Figure 1. This graph shows how ensemble predictions are better at predicting the actual North Atlantic Oscillation (in black) than simulated predictions (in blue). The horizontal axis shows the number of individual simulations contributing to each ensemble forecast, while the vertical axis measures the correlation between the average ensemble forecast and the year-to-year variations of the Northern Oscillation. -Atlantic (real or simulated). Image credit: Scaife and Smith

This may seem like a non-issue; if the models are better than we think, then what’s the problem? But that means scientists tend to underestimate the value of their models in providing reliable predictions. More importantly, Scaife and Smith showed that some phenomena that were previously thought to be unpredictable, including fluctuations in atmospheric pressure known as the North Atlantic Oscillation, can in fact be predicted relatively well with careful manipulation of the data.

Scientists don’t know exactly what causes this paradox, but Scaife thinks it may have a relatively simple interpretation. Predictions from individual climate models typically encapsulate the inherent variability of observed systems, he says, but most of that variability is due to noise in the data — regions where results are unpredictable and unreliable. “This means that the model predictions each contain a smaller proportion of predictable variability than is found in the real world,” he says.


The large amount of noise in the simulations means that the models are, generally speaking, less predictable than the real world. However, when an average is taken over very many individual simulations, as is the case for an ensemble prediction, the noise effects tend to cancel out, leaving only the predictable “signal”. Since a single simulation contains a lot of noise, it has a high probability of disagreeing with the ensemble mean prediction, while the actual result agrees better because it contains less noise. Hence the paradoxical result that the model predicts the real world better than itself.

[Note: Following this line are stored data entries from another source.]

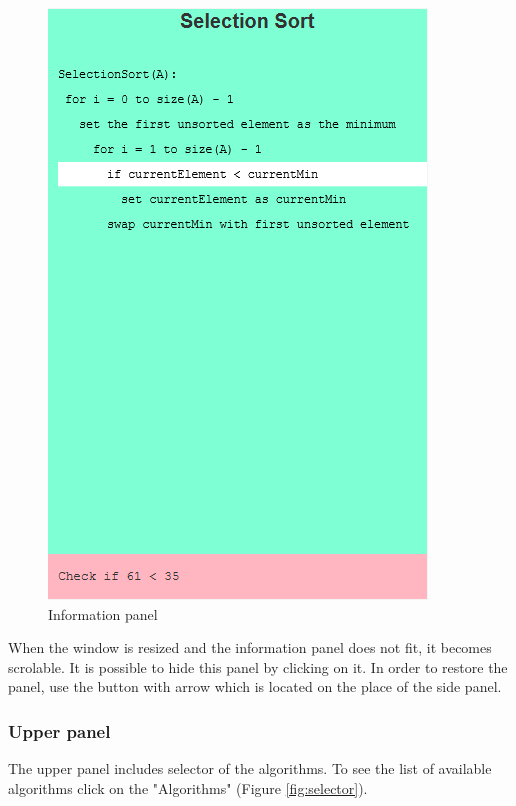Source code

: \documentclass[
  field=inf,
  biblatex,
  language=english,
  glossaries,
  theorems=false,
  index
]{kidiplom}
\begin{document}
\begin{figure}[H]
\begin{center}
	\includegraphics[scale=0.4]{img/ui/Infopanel.png}
	\caption{Information panel}\label{fig:infopanel}
\end{center}
\end{figure}

When the window is resized and the information panel does not fit, it becomes scrolable. It is possible to hide this panel by clicking on it. In order to restore the panel, use the button with arrow which is located on the place of the side panel.

\subsubsection{Upper panel}
The upper panel includes selector of the algorithms. To see the list of available algorithms click on the "Algorithms" (Figure \ref{fig:selector}).
\end{document}
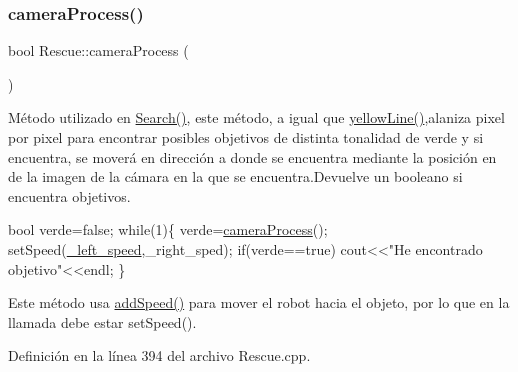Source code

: \subsubsection{\texorpdfstring{camera\+Process()}{cameraProcess()}}
{\footnotesize\ttfamily bool Rescue\+::camera\+Process (\begin{DoxyParamCaption}{ }\end{DoxyParamCaption})}



Método utilizado en \hyperlink{classRescue_a3ea9a01b97d0291afa704bff73564938_a3ea9a01b97d0291afa704bff73564938}{Search()}, este método, a igual que \hyperlink{classRescue_ab1ea1e98e62403dc681f26529805fe2a_ab1ea1e98e62403dc681f26529805fe2a}{yellow\+Line()},alaniza pixel por pixel para encontrar posibles objetivos de distinta tonalidad de verde y si encuentra, se moverá en dirección a donde se encuentra mediante la posición en de la imagen de la cámara en la que se encuentra.\+Devuelve un booleano si encuentra objetivos. 


\begin{DoxyCode}
\textcolor{keywordtype}{bool} verde=\textcolor{keyword}{false};
\textcolor{keywordflow}{while}(1)\{
  verde=\hyperlink{classRescue_a8fca4fbd58ec9ccab6fc88424b16723f_a8fca4fbd58ec9ccab6fc88424b16723f}{cameraProcess}();
  setSpeed(\hyperlink{classRescue_a29d594459f17968e6db993605d239c47_a29d594459f17968e6db993605d239c47}{\_left\_speed},\_right\_sped);
  \textcolor{keywordflow}{if}(verde==\textcolor{keyword}{true}) cout<<\textcolor{stringliteral}{"He encontrado objetivo"}<<endl;
\}
\end{DoxyCode}
 Este método usa \hyperlink{classRescue_a9a430924f65d71eca4e02dc9b2704947_a9a430924f65d71eca4e02dc9b2704947}{add\+Speed()} para mover el robot hacia el objeto, por lo que en la llamada debe estar set\+Speed(). 

Definición en la línea 394 del archivo Rescue.\+cpp.


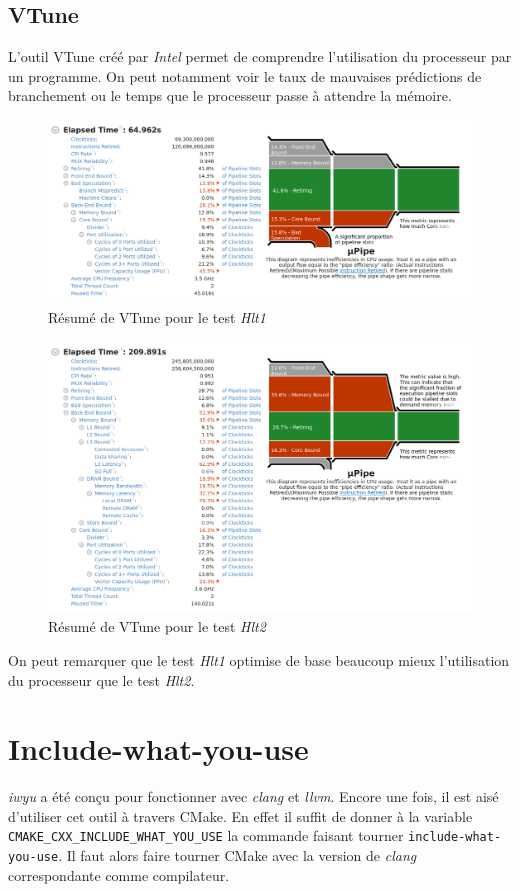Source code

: \documentclass[a4paper]{report}
\begin{document}
\subsection{VTune}
L'outil VTune créé par \emph{Intel} permet de comprendre l'utilisation du processeur par un programme.
On peut notamment voir le taux de mauvaises prédictions de branchement ou le temps que le processeur passe à attendre la mémoire.

\begin{figure}[H]
    \includegraphics[width=\textwidth, center]{vtune_hlt1.png}
    \caption{Résumé de VTune pour le test \emph{Hlt1}}
    \label{vtune_hlt1}
\end{figure}

\begin{figure}[H]
    \includegraphics[width=\textwidth, center]{vtune_hlt2.png}
    \caption{Résumé de VTune pour le test \emph{Hlt2}}
    \label{vtune_hlt2}
\end{figure}

On peut remarquer que le test \emph{Hlt1} optimise de base beaucoup mieux l'utilisation du processeur que le test \emph{Hlt2}.

\section{Include-what-you-use}
\emph{iwyu} a été conçu pour fonctionner avec \emph{clang} et \emph{llvm}.
Encore une fois, il est aisé d'utiliser cet outil à travers CMake.
En effet il suffit de donner à la variable \verb'CMAKE_CXX_INCLUDE_WHAT_YOU_USE' la commande faisant tourner \verb'include-what-you-use'.
Il faut alors faire tourner CMake avec la version de \emph{clang} correspondante comme compilateur.
\end{document}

There is no easy solution to this paradox, and some scientists don’t even know if it really exists. However, this study provides intriguing evidence that climate and weather patterns could be much more predictable than we thought.


Maybe our days of blaming the butterflies are finally over.

–Eleanor Hook


Eleanor Hook is a freelance science writer based in Chapel Hill, North Carolina. She is a regular contributor to Physics Buzz, where she writes about everything from dead fish to lasers in space.


*Lorenz actually adds the caveat that since a butterfly’s influence is confined to a very small volume, its effect is likely to turn into a larger one only in turbulent air.